Stated problem — Print every line of each row word for word, from kingdom down to the last name given, without including the pictures.

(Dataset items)
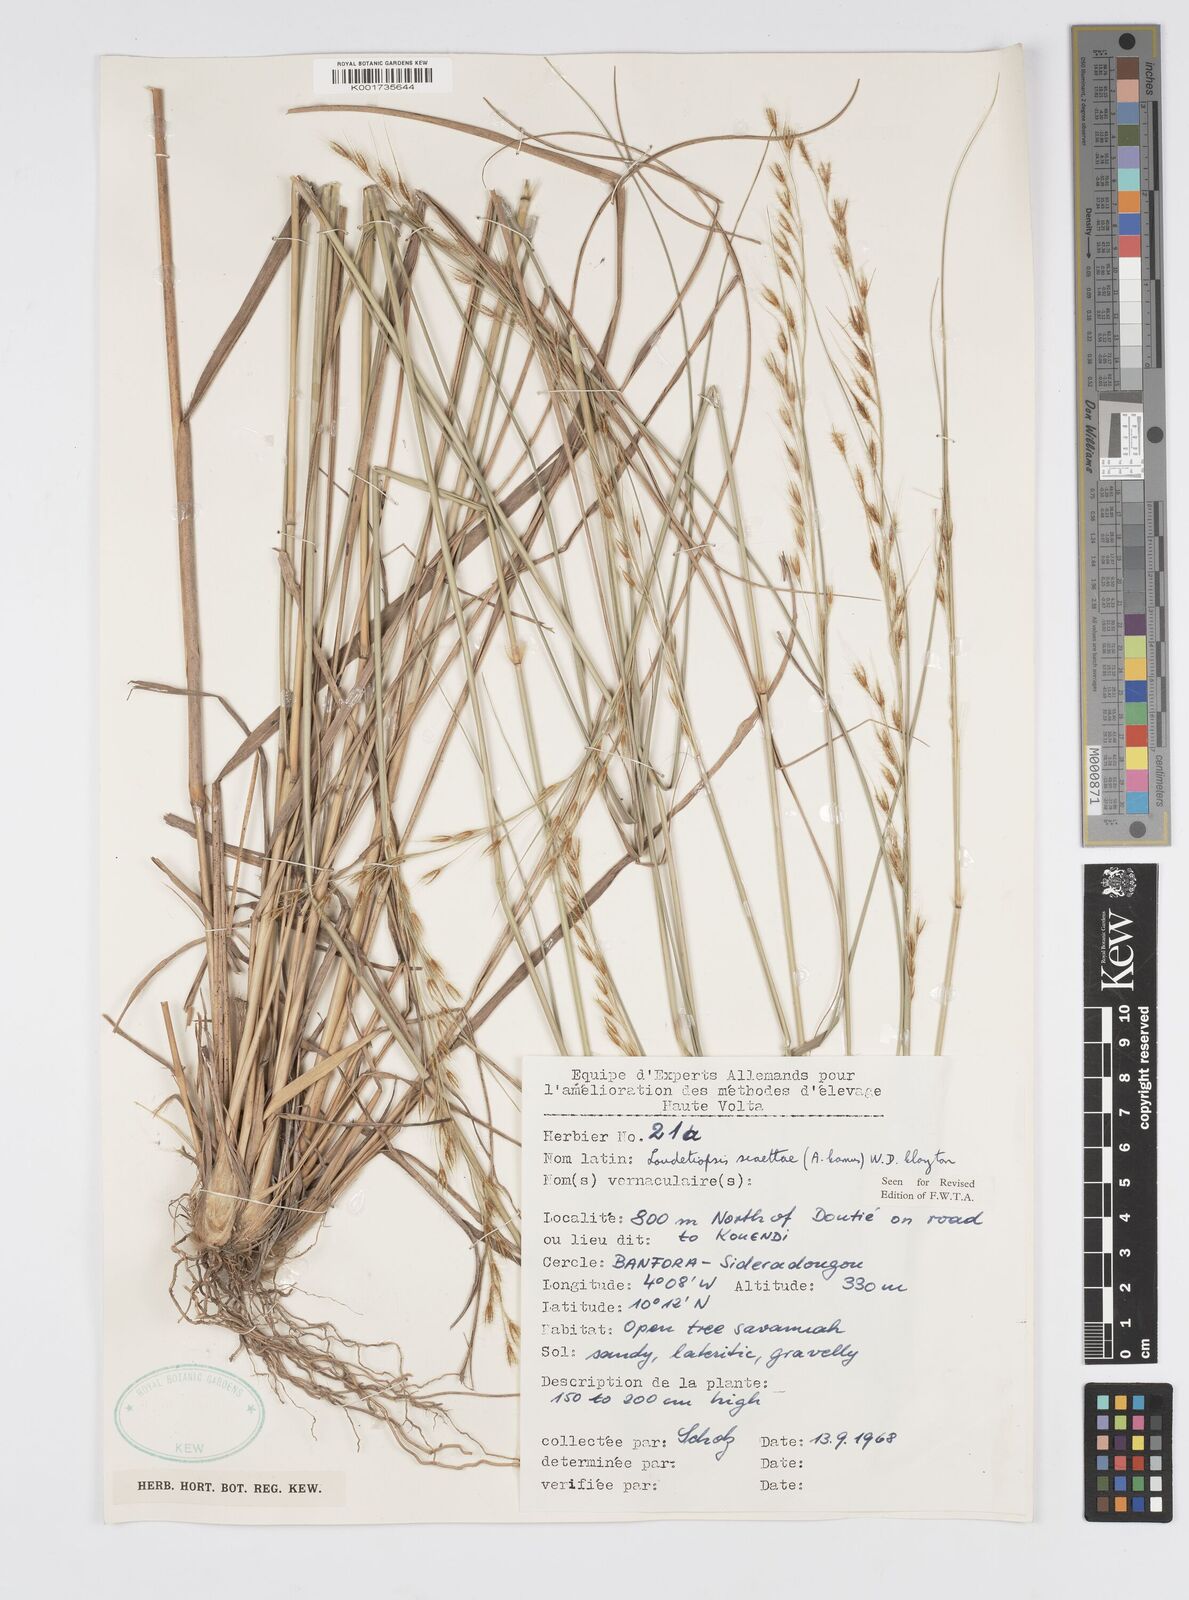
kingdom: Plantae
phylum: Tracheophyta
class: Liliopsida
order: Poales
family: Poaceae
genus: Loudetiopsis
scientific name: Loudetiopsis scaettae
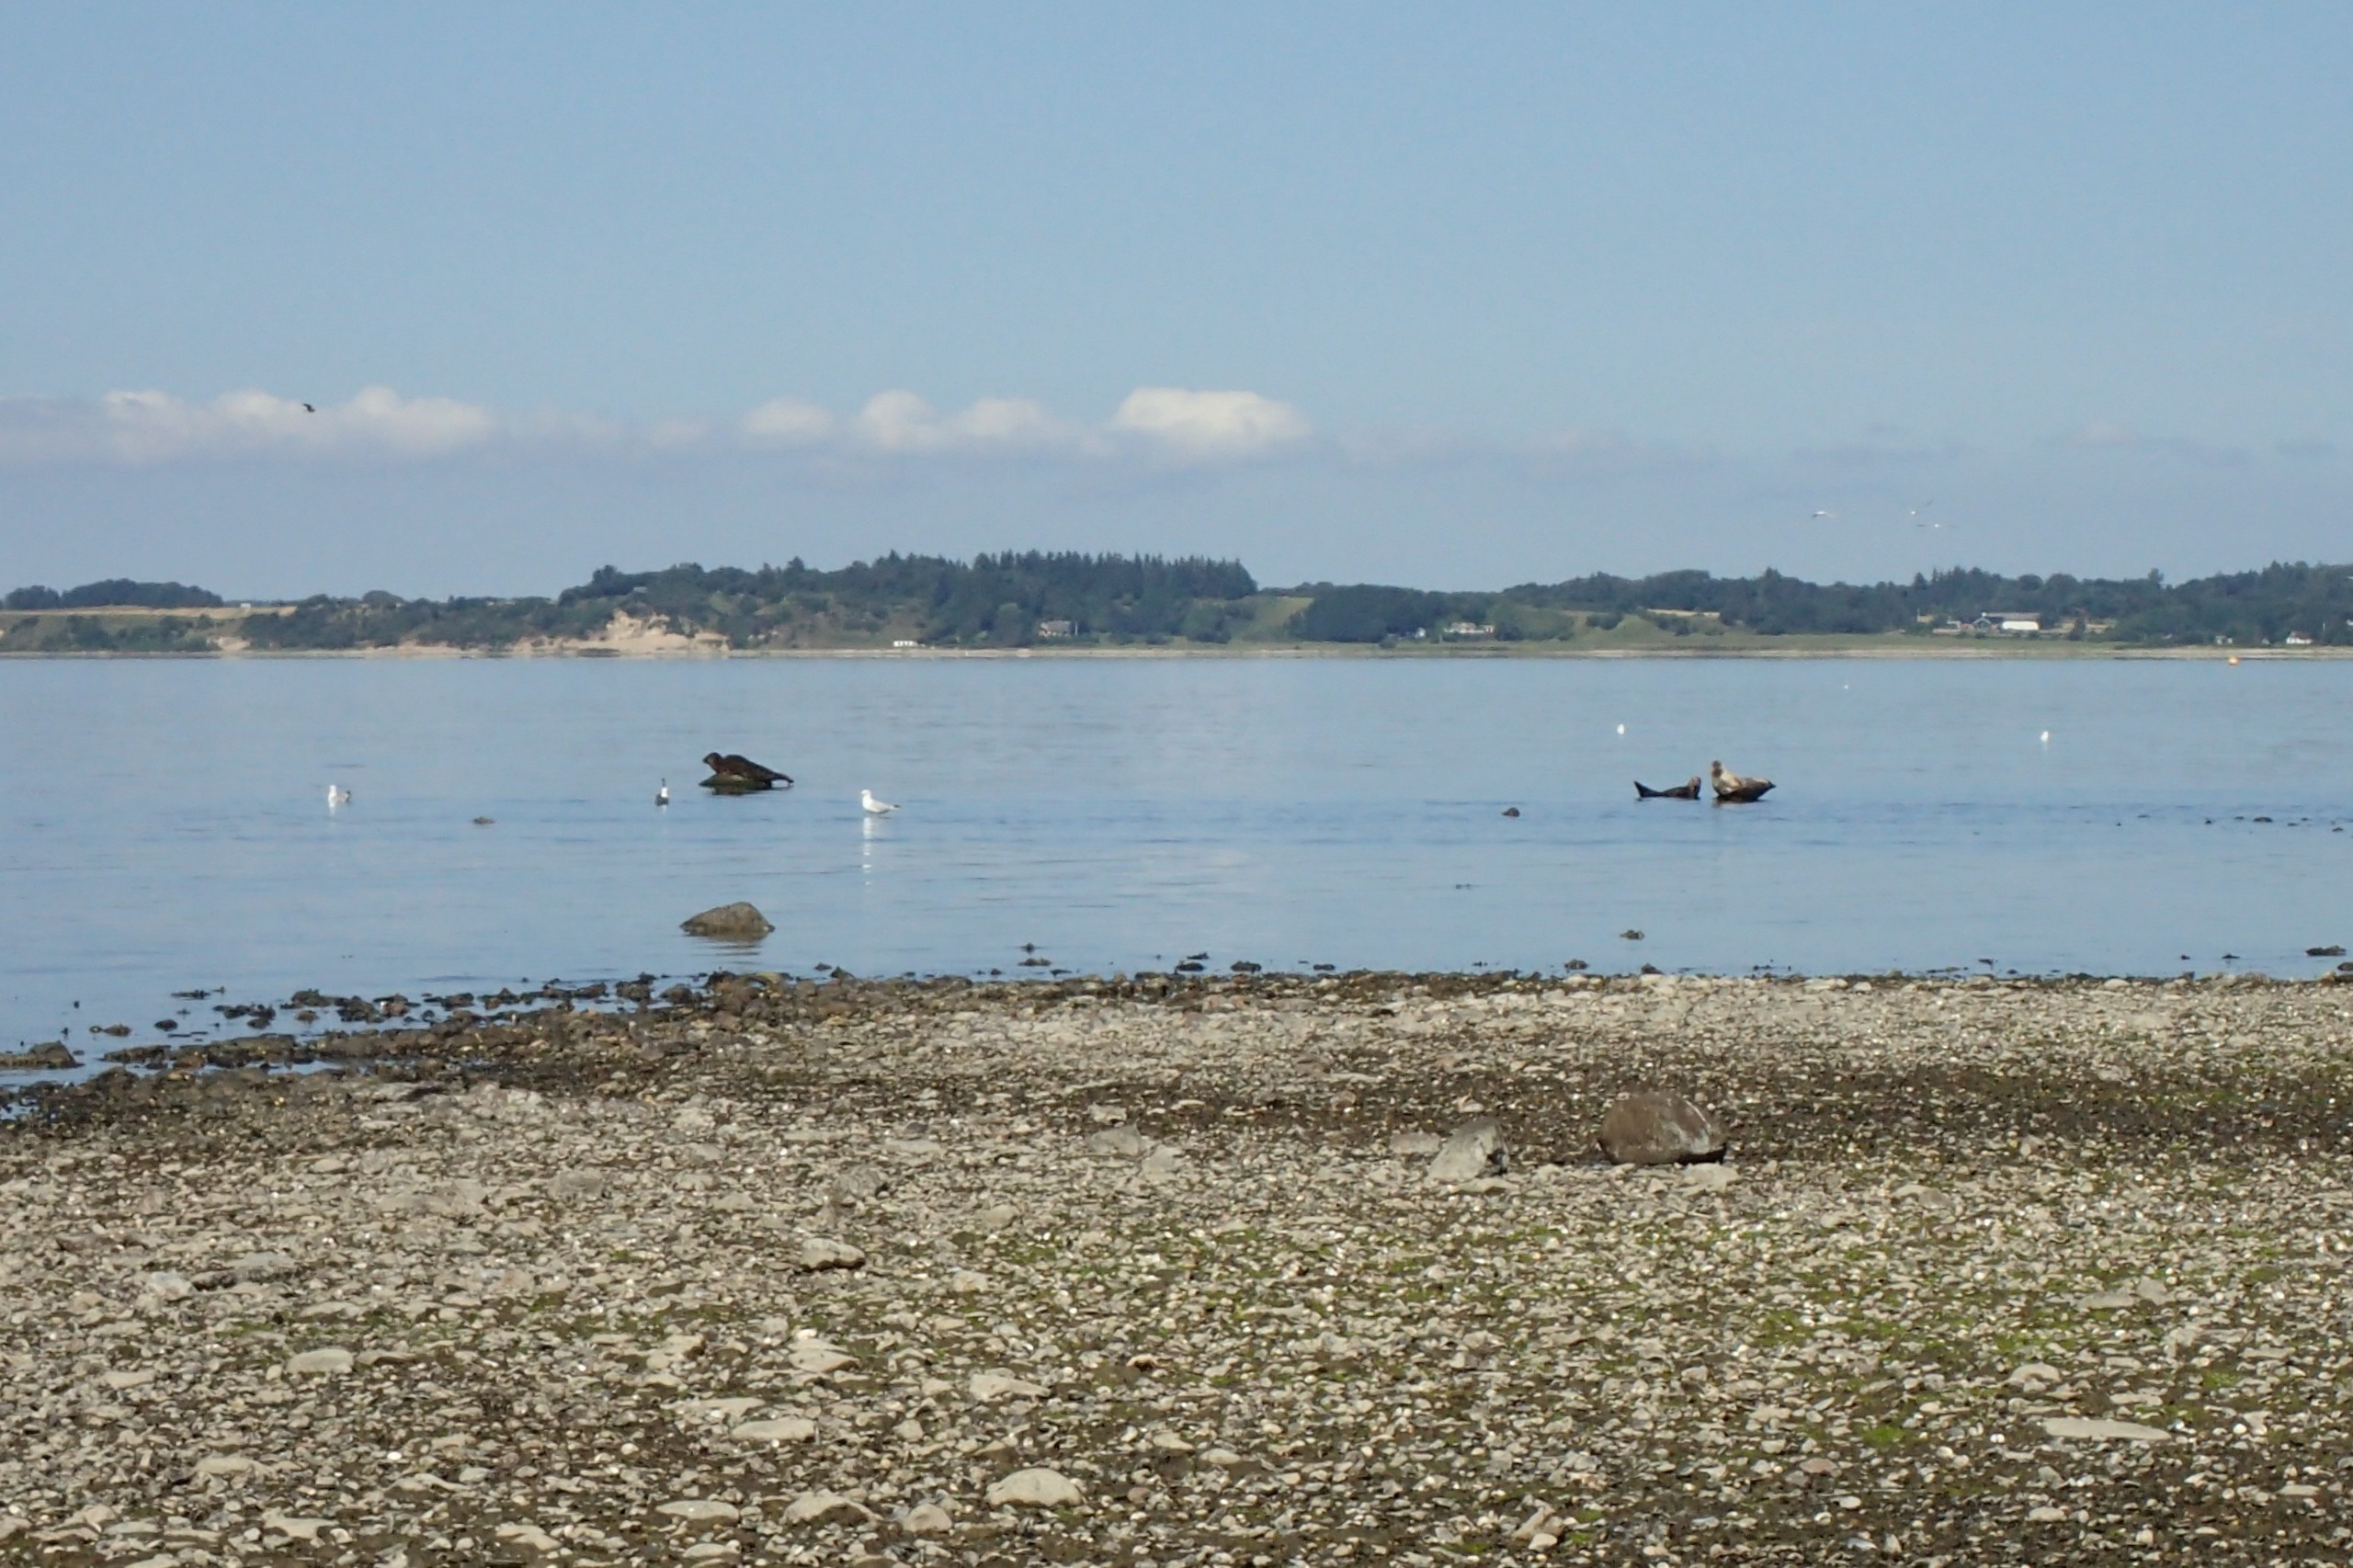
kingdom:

Exercise solution —
kingdom: Plantae
phylum: Tracheophyta
class: Liliopsida
order: Poales
family: Poaceae
genus: Loudetiopsis
scientific name: Loudetiopsis scaettae
kingdom:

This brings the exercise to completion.